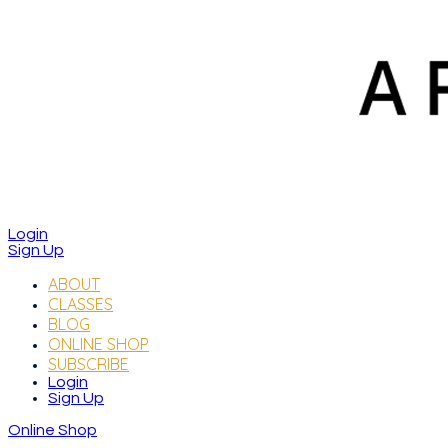
Login
Sign Up
ABOUT
CLASSES
BLOG
ONLINE SHOP
SUBSCRIBE
Login
Sign Up
Online Shop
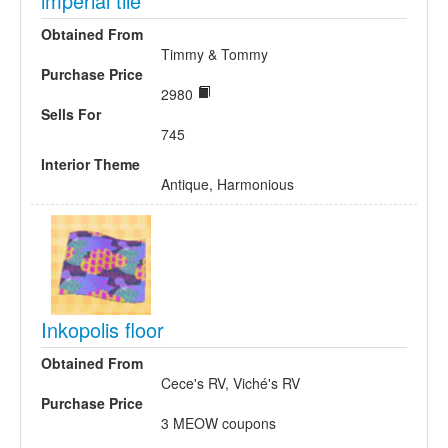
imperial tile
Obtained From
Timmy & Tommy
Purchase Price
2980
Sells For
745
Interior Theme
Antique, Harmonious
Inkopolis floor
Obtained From
Cece's RV, Viché's RV
Purchase Price
3 MEOW coupons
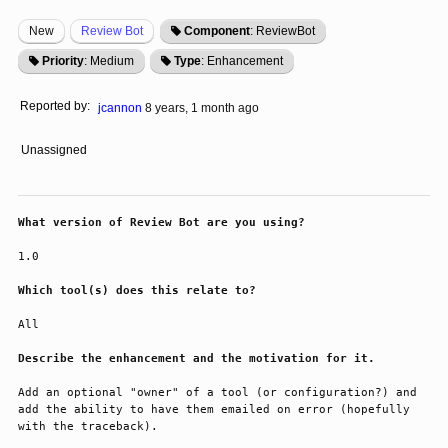
New
Review Bot
Component
: ReviewBot
Priority
: Medium
Type
: Enhancement
Reported by:
jcannon
8 years, 1 month ago
Unassigned
What version of Review Bot are you using?
1.0
Which tool(s) does this relate to?
All
Describe the enhancement and the motivation for it.
Add an optional "owner" of a tool (or configuration?) and 
add the ability to have them emailed on error (hopefully 
with the traceback).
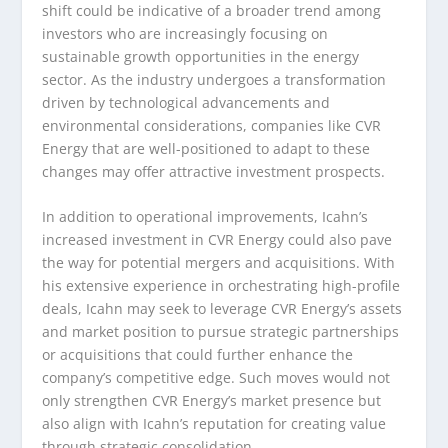
shift could be indicative of a broader trend among
investors who are increasingly focusing on
sustainable growth opportunities in the energy
sector. As the industry undergoes a transformation
driven by technological advancements and
environmental considerations, companies like CVR
Energy that are well-positioned to adapt to these
changes may offer attractive investment prospects.
In addition to operational improvements, Icahn’s
increased investment in CVR Energy could also pave
the way for potential mergers and acquisitions. With
his extensive experience in orchestrating high-profile
deals, Icahn may seek to leverage CVR Energy’s assets
and market position to pursue strategic partnerships
or acquisitions that could further enhance the
company’s competitive edge. Such moves would not
only strengthen CVR Energy’s market presence but
also align with Icahn’s reputation for creating value
through strategic consolidation.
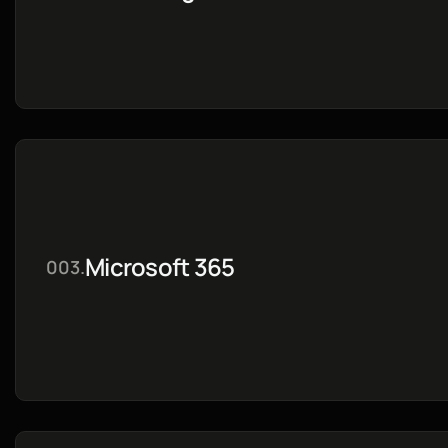
Microsoft 365
003.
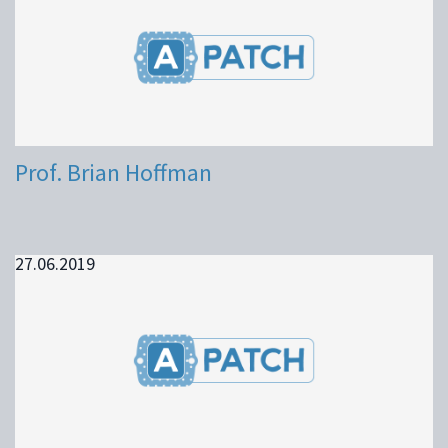
Prof. Brian Hoffman
27.06.2019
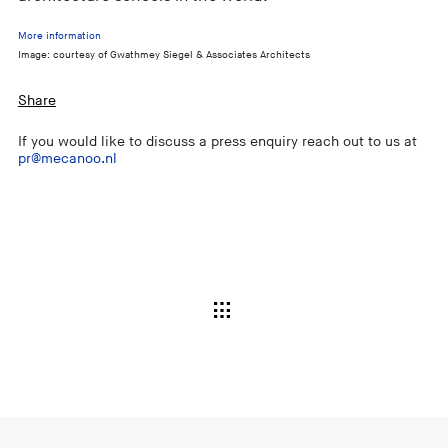
More information
Image: courtesy of Gwathmey Siegel & Associates Architects
Share
If you would like to discuss a press enquiry reach out to us at
pr@mecanoo.nl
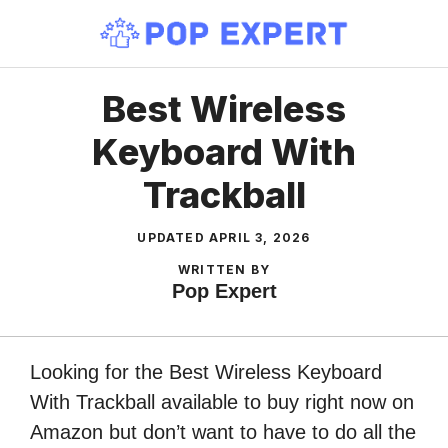
Skip
to
content
Best Wireless
Keyboard With
Trackball
UPDATED
APRIL 3, 2026
WRITTEN BY
Pop Expert
Looking for the Best Wireless Keyboard
With Trackball available to buy right now on
Amazon but don’t want to have to do all the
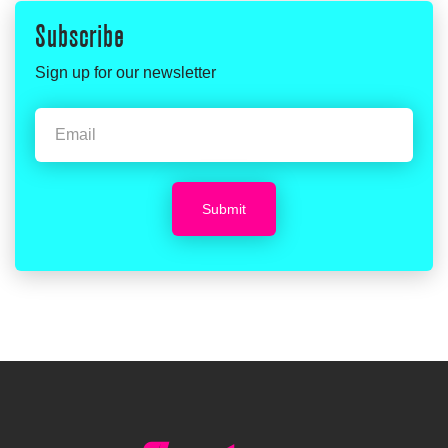
Subscribe
Sign up for our newsletter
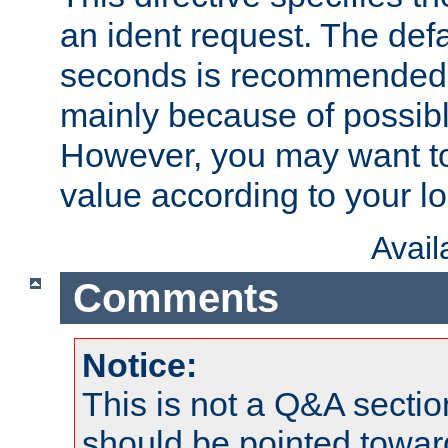
an ident request. The defa
seconds is recommende
mainly because of possibl
However, you may want to
value according to your l
Avai
Comments
Notice:
This is not a Q&A sect
should be pointed towar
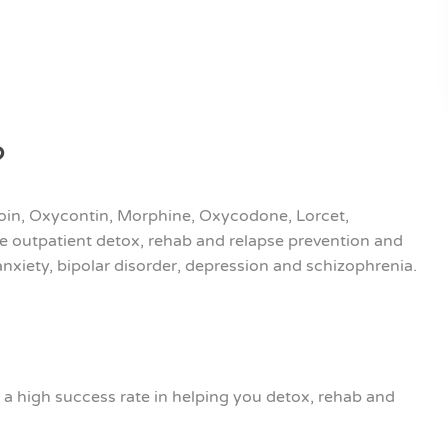
?
eroin, Oxycontin, Morphine, Oxycodone, Lorcet,
e outpatient detox, rehab and relapse prevention and
nxiety, bipolar disorder, depression and schizophrenia.
a high success rate in helping you detox, rehab and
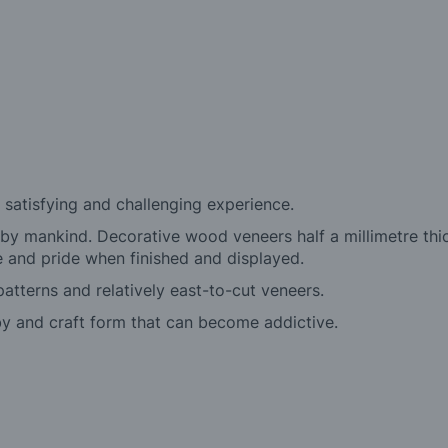
a satisfying and challenging experience.
 by mankind. Decorative wood veneers half a millimetre thi
re and pride when finished and displayed.
patterns and relatively east-to-cut veneers.
y and craft form that can become addictive.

=======

## EXERCISE REQUIREMENTS
Leave out the images and write out the lines above exactly, from the one with "Interior Theme" up to and including the one with "Add an optional".

## EXERCISE RESULT
Interior Theme
Antique, Harmonious
Inkopolis floor
Obtained From
Cece's RV, Viché's RV
Purchase Price
3 MEOW coupons
New
Review Bot
Component
: ReviewBot
Priority
: Medium
Type
: Enhancement
Reported by:
jcannon
8 years, 1 month ago
Unassigned
What version of Review Bot are you using?
1.0
Which tool(s) does this relate to?
All
Describe the enhancement and the motivation for it.
Add an optional "owner" of a tool (or configuration?) and 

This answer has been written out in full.